Plot the un-normalized data `X_train` as well as the two noramlized versions from Exercise 1 in the same plot and describe what happens.

__Hint:__ To visualize the data distribution in the same plot just call `sns.scatterplot` three times within the same code-cell.

In [None]:

sns.scatterplot(X_train.alcohol, X_train.malic_acid)
sns.scatterplot(normalized_min_max_train.alcohol, normalized_min_max_train.malic_acid)
sns.scatterplot(mean_standard_normalization_train.alcohol, mean_standard_normalization_train.malic_acid)
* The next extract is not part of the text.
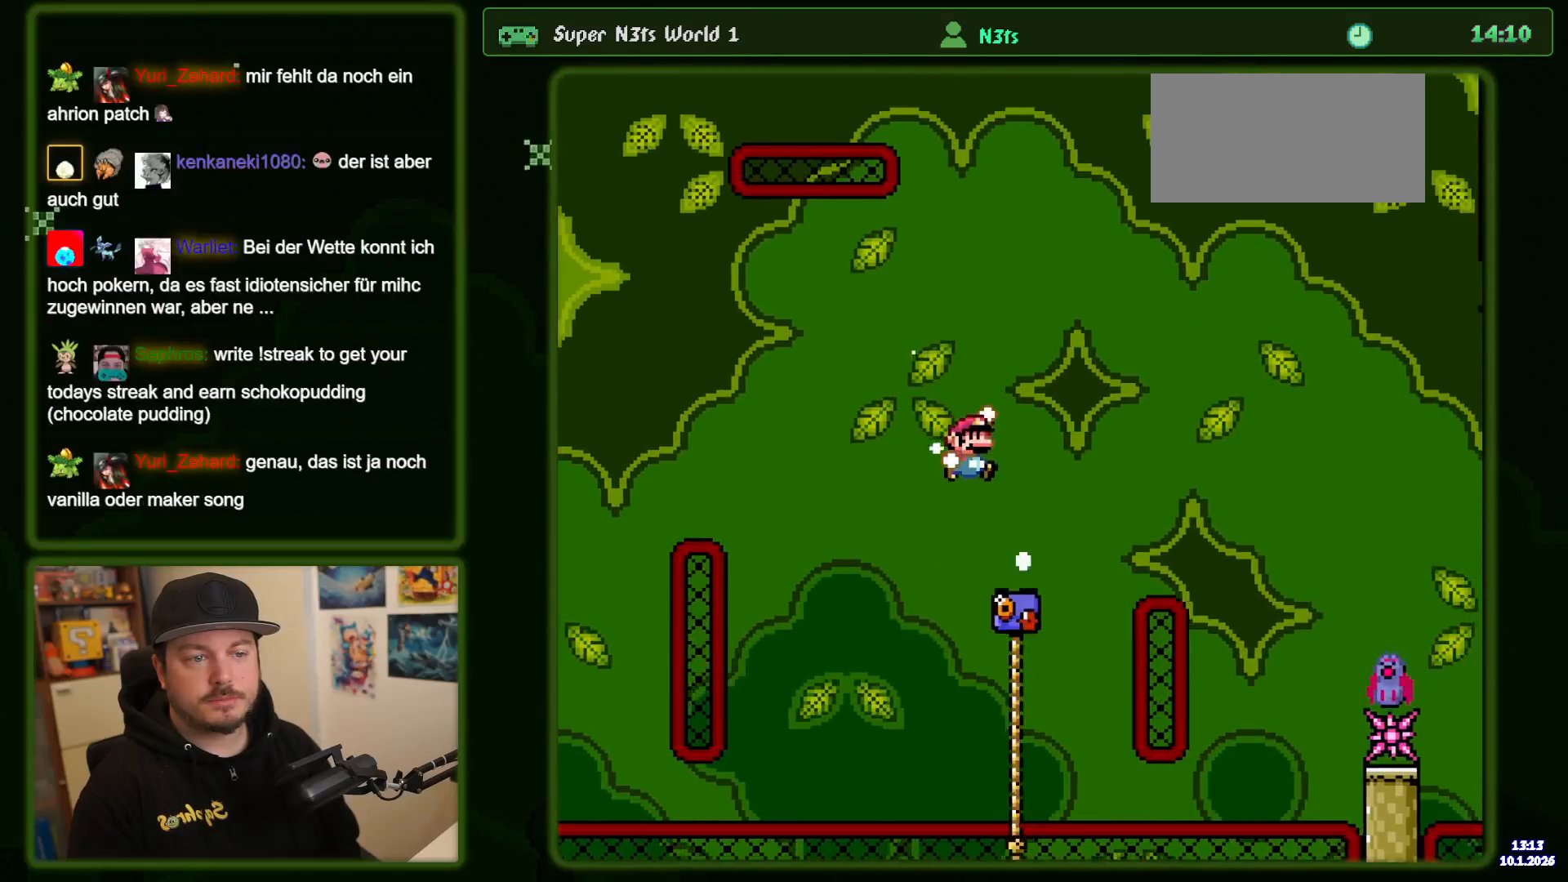
{"buttons": ["B", "Y", "DPAD_RIGHT"], "events": []}
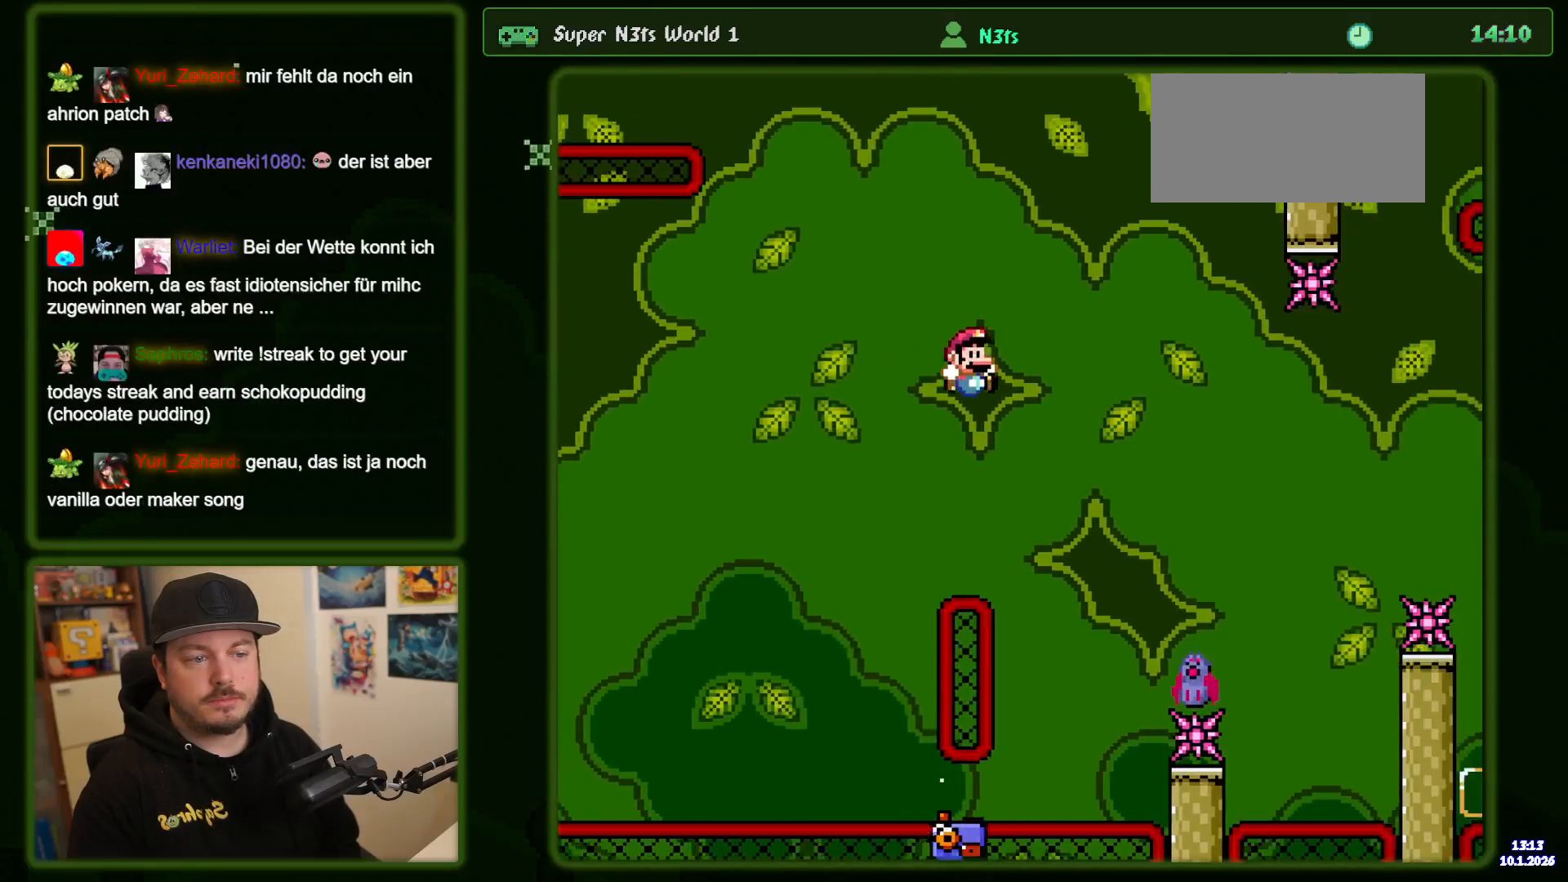
{"buttons": ["B", "Y", "DPAD_RIGHT"], "events": []}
We will now have a closer look at the data. Calculate for the un-normalized data as well as for the two normalized versions of data

- The average value in the column `avg(alcohol)`
- The standard deviation in the column `std(alcohol)`
- The minimum value in the column `min(alcohol)`
- The maxmium value in the column `max(alcohol)`
- The range in the column by subtracting the minimum of the maximum in the column `max(alcohol) - min(alcohol)`

Compare the properties of the un-normalized data with the normalized data. What do you notice?

In [None]:
mean_alc = X_train.alcohol.mean()
print("mean_alc",mean_alc)
mean_norm_stand = mean_standard_normalization_train.alcohol.mean()
print("mean_norm_stand",mean_norm_stand)
mean_min_norm = normalized_min_max_train.alcohol.mean()
print("mean_min_norm",mean_min_norm)




In [None]:
std_alc = X_train.alcohol.std()
print("std_alc",std_alc)
std_norm_stand = mean_standard_normalization_train.alcohol.std()
print("std_norm_stand",std_norm_stand)
std_min_norm = normalized_min_max_train.alcohol.std()
print("std_min_norm",std_min_norm)




In [None]:

min_alc = X_train.alcohol.min()
print("min_alc",min_alc)
min_norm_stand = mean_standard_normalization_train.alcohol.min()
print("min_norm_stand",min_norm_stand)
min_min_norm = normalized_min_max_train.alcohol.min()
print("min_min_norm",min_min_norm)





In [None]:
max_alc = X_train.alcohol.max()
print("max_alc",max_alc)
max_norm_stand = mean_standard_normalization_train.alcohol.max()
print("max_norm_stand",max_norm_stand)
max_min_norm = normalized_min_max_train.alcohol.max()
print("max_min_norm",max_min_norm)


print(max_alc - min_alc)

## 📢 **HAND-IN** 📢: Report on Moodle whether you solved this task.

---

# TASK 3 (6 Points): Binning



The following list consists of the age of several people: 
```python
[13, 15, 16, 18, 19, 20, 20, 21, 22, 22, 25, 25, 26, 26, 30, 33, 34, 35, 35, 35, 36, 37, 40, 42, 46, 53, 70]
```

### Task 3a: Equal-Width Binning
Apply binning to the dataset using 3 equal-width bins. Smooth the data using the mean of the bins.

Tips:
1. Calculate the size of the bins
2. Assign each value to the corresponding bin
3. Calculate the mean per bin
4. Replace each value by the mean of its bin

__Solve this exercise by hand without using Python__

❗ TODO ❗

###Task 3b: Equal-Depth Binning

Apply binning to the dataset using 3 equal-depth bins. Smooth the data using the mean of the bins. Explain the steps of your approach and give the final result.

Tips:
1. Calculate the number of elements per bin
2. Assign each value to the corresponding bin
3. Calculate the mean per bin
4. Replace each value by the mean of its bin

__Please solve this exercise by hand without using Python__ 


❗ TODO ❗

## 📢 **HAND-IN** 📢: Describe on Moodle the results of Exercise 3: 

* Copy the results of Exercise 3a and 3b to Moodle
* Describe the differences between task 3a and task 3b
* Describe situations when binning should be used and give a concrete example. Are there also circumstances in which binning should not be applied?